No, Hammerson corrected himself. The worst case was every living soul on the Kennedy Base was already dead.
Lifeform; Jack Hammerson thought about the word. He knew from his briefing notes that there were just over eighty people on the American site, and six of them had military experience and were acting as security. To overwhelm them so quickly meant it probably wasn’t some sort of greasy slime mould that bounced in on a hunk of space rock.
Or could it be? That idea gave Hammerson a thought. “Could it have been a germ? Something that got into the air-filtration system and infected the base? Knocked them down or caused some sort of accelerated psychotic episodes? Then maybe caused the Russians to self-detonate their own base.”
“It’s a possibility, Jack. And we know there are several possibilities. The president knows you understand that nothing that threatens life can be brought back to Earth.” He looked up, his expression deadpan.
Hammerson nodded slowly, knowing what that meant: if there were ever some form of uncontrolled contaminant, clear and present danger, or extreme threat to the planet, then the team would not be allowed to return until the threat was eradicated. If ever.
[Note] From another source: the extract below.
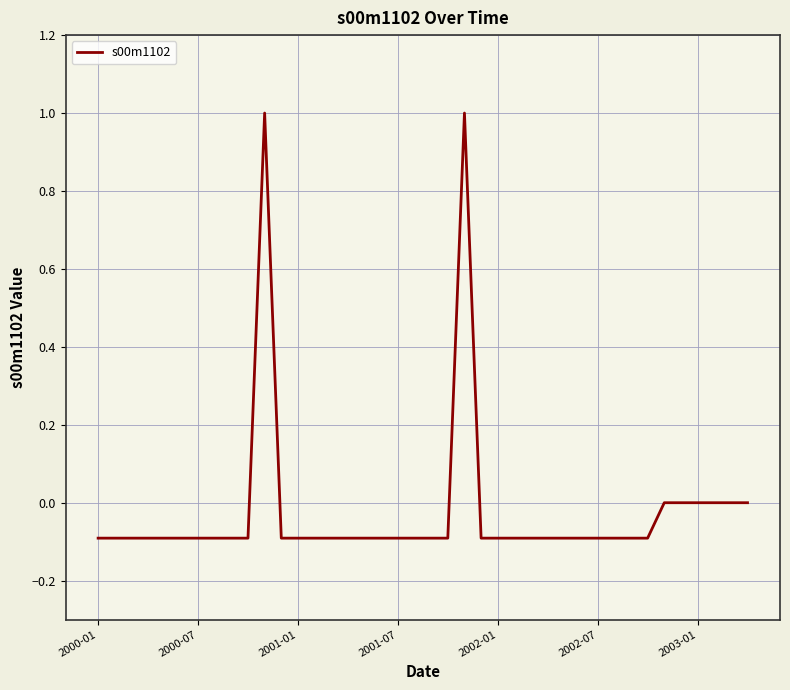

What is the maximum value shown in the chart?

1.0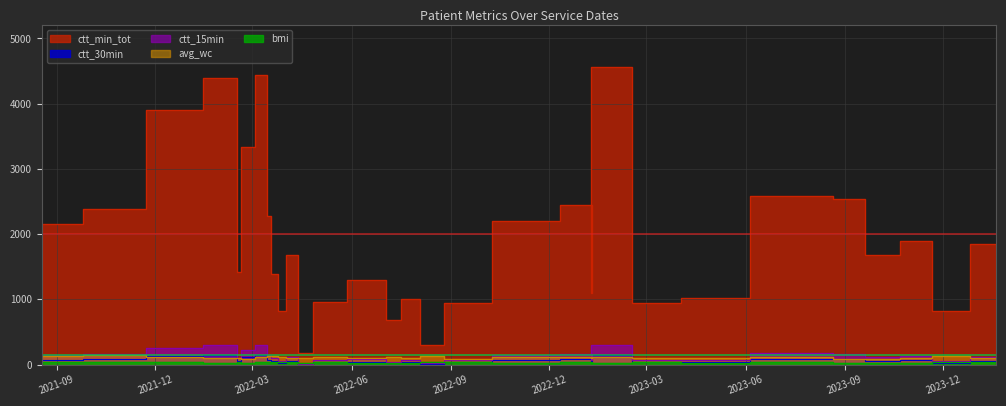

What is the lowest value of the ctt_min_tot series?

173.0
His HAWCs would know that. He doubted the scientists did.
Chilton went on. “It’s high risk and we’re flying blind. But we have a responsibility to those brave men and women up there to attempt a rescue. If that’s even what’s needed.” His hands balled into fists for a moment. “Pick your best team. If you say Hunter is unable to go, then so be it; it’s your call.” He leaned forward. “But personally, I want him there. We both know the guy is a game changer and his unique abilities might be the difference between success and – not.”
“Go in fast, kick some ass, and come out smiling.” Hammerson gave him a flat smile.
“That’s the HAWC spirit.” Chilton stuck out a hand. “Never a dull moment, huh, Jack?”
“Not in this lifetime.” He shook the outstretched hand. “We’ll get it done, sir.”